Out of Bondage through Covenants

      Jarom -- Mosiah



Mosiah 21:2 After Many Days the Lamanites Began Again to Be Stirred Up in Anger:


     In Mosiah 21:2 it says that "after many days the Lamanites began again to be stirred up in anger." How long was this "many days"? According to the chronology in Appendix A, some 4 to 8 years could have passed since the Lamanites had come against the people of Limhi for presumably stealing their daughters (see Mosiah 20:1-11). [See Appendix A]


Mosiah 21:2 Began Again To:


     Occasionally the Nephites or Lamanites discontinued an action and later returned to the same activity. In eleven separate sections Mormon described this recommencing of an activity. In all but one instance he used the word combination "began again to" (Mosiah 21:2; 26:37; 27:6; Alma 1:28; 11:46; 27:2; 55:28; 59:4; Helaman 8:10; 11:36; 3 Nephi 1:23; 6:4; 4 Nephi 1:42) The exception was when he described a certain mental instead of physical activity. . . . it was only his son and companion [Moroni] who used the phrase "began again to" (Ether 9:16, 26; 10:4) . . .

▶ [BRIEF 1] Please rewrite the commentary on Mosiah 21:2 between "Mosiah 21:2 Began" and "26; 10:4) . . .", inclusive, substituting "the abridger" for "Mormon".
▶ [BRIEF 2] Summarize the commentary on Mosiah 21:2 in two sentences.

▶ [DATASET EXCERPT]
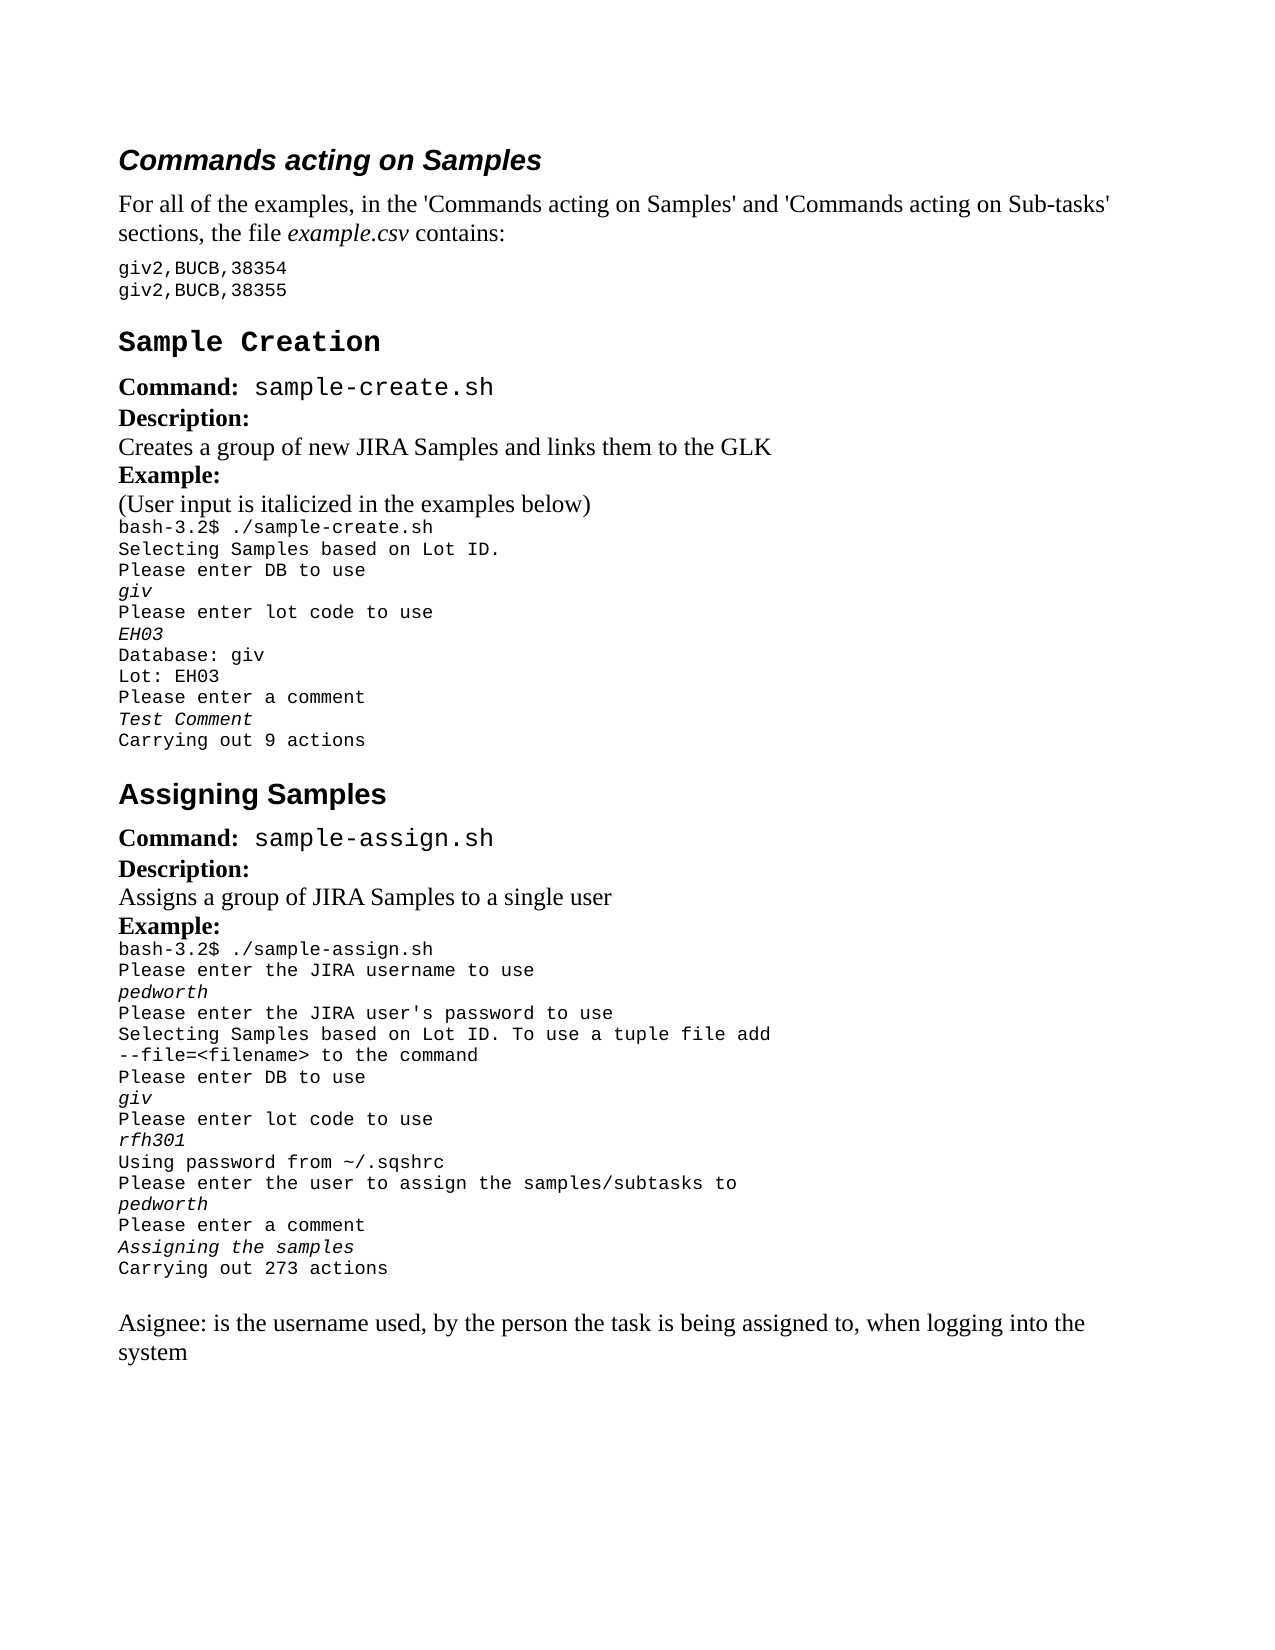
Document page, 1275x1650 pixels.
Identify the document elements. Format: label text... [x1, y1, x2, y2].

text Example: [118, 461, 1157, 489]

▶ [RIGHT ANSWER 1]
Mosiah 21:2 Began Again To:


     Occasionally the Nephites or Lamanites discontinued an action and later returned to the same activity. In eleven separate sections the abridger described this recommencing of an activity. In all but one instance he used the word combination "began again to" (Mosiah 21:2; 26:37; 27:6; Alma 1:28; 11:46; 27:2; 55:28; 59:4; Helaman 8:10; 11:36; 3 Nephi 1:23; 6:4; 4 Nephi 1:42) The exception was when he described a certain mental instead of physical activity. . . . it was only his son and companion [Moroni] who used the phrase "began again to" (Ether 9:16, 26; 10:4) . . .

▶ [RIGHT ANSWER 2] The "many days" in Mosiah 21:2 before the Lamanites were again stirred up in anger could, by the chronology in Appendix A, have been some 4 to 8 years after they came against Limhi's people over the presumed theft of their daughters. In describing the Nephites or Lamanites resuming an activity, Mormon used "began again to" in all but one instance, and otherwise only his son Moroni used that phrase.